I rated Lowe well enough to be an AB. Remember we were picking the likes of George Bridge above such players so theres no disputing a lot of bad decisions have been made by those last two coaches. Does a team like the ABs need a finicky winger who you have to adapt and change a lot of your style with to get benefit from? No, not really. But he still would have been a basic improvement on players like even Savea at the tail of his career, Bridge, and could even have converted into the answer of replacing Beauden at the back. Instead we persisted with NMS, Naholo, Havili, Reece, all players we would have cared even less about losing and all because Rieko had Lowe's number 11 jersey nailed down.


He was of course only 23 when he decided to leave, it was back in the beggining of the period they had started retaining players (from 2018 onwards I think, they came out saying theyre going to be more aggressive at some point). So he might, all of them, only just missed out.


The main point that Ed made is that situations like Lowe's, Aki's, JGP's, aren't going to happen in future. That's a bit of a "NZ" only problem, because those players need to reach such a high standard to be chosen by the All Blacks, were as a country like Ireland wants them a lot earlier like that. This is basically the 'ready in 3 years' concept Ireland relied on, versus the '5 years and they've left' concept' were that player is now ready to be chosen by the All Blacks (given a contract to play Super, ala SBW, and hopefully Manu).

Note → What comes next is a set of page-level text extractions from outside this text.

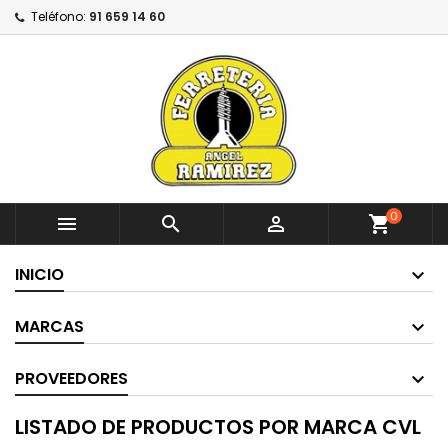
Teléfono:
91 659 14 60
0



shopping_cart
INICIO
MARCAS
PROVEEDORES
LISTADO DE PRODUCTOS POR MARCA CVL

The 'mercenary' thing that will take longer to expire, and which I was referring to, is the grandparents rule. The new kids coming through now aren't going to have as many gp born overseas, so the amount of players that can leave with a prospect of International rugby offer are going to drop dramatically at some point. All these kiwi fellas playing for a PI, is going to stop sadly.


The new era problem that will replace those old concerns is now French and Japanese clubs (doing the same as NRL teams have done for decades by) picking kids out of school. The problem here is not so much a national identity one, than it is a farm system where 9 in 10 players are left with nothing. A stunted education and no support in a foreign country (well they'll get kicked out of those countries were they don't in Australia).


It's the same sort of situation were NZ would be the big guy, but there weren't many downsides with it. The only one I can think was brought up but a poster on this site, I can't recall who it was, but he seemed to know a lot of kids coming from the Islands weren't really given the capability to fly back home during school xms holidays etc. That is probably something that should be fixed by the union. Otherwise getting someone like Fakatava over here for his last year of school definitely results in NZ being able to pick the cherries off the top but it also allows that player to develop and be able to represent Tonga and under age and possibly even later in his career. Where as a kid being taken from NZ is arguably going to be worse off in every respect other than perhaps money. Not going to develop as a person, not going to develop as a player as much, so I have a lotof sympathy for NZs case that I don't include them in that group but I certainly see where you're coming from and it encourages other countries to think they can do the same while not realising they're making a much worse experience/situation.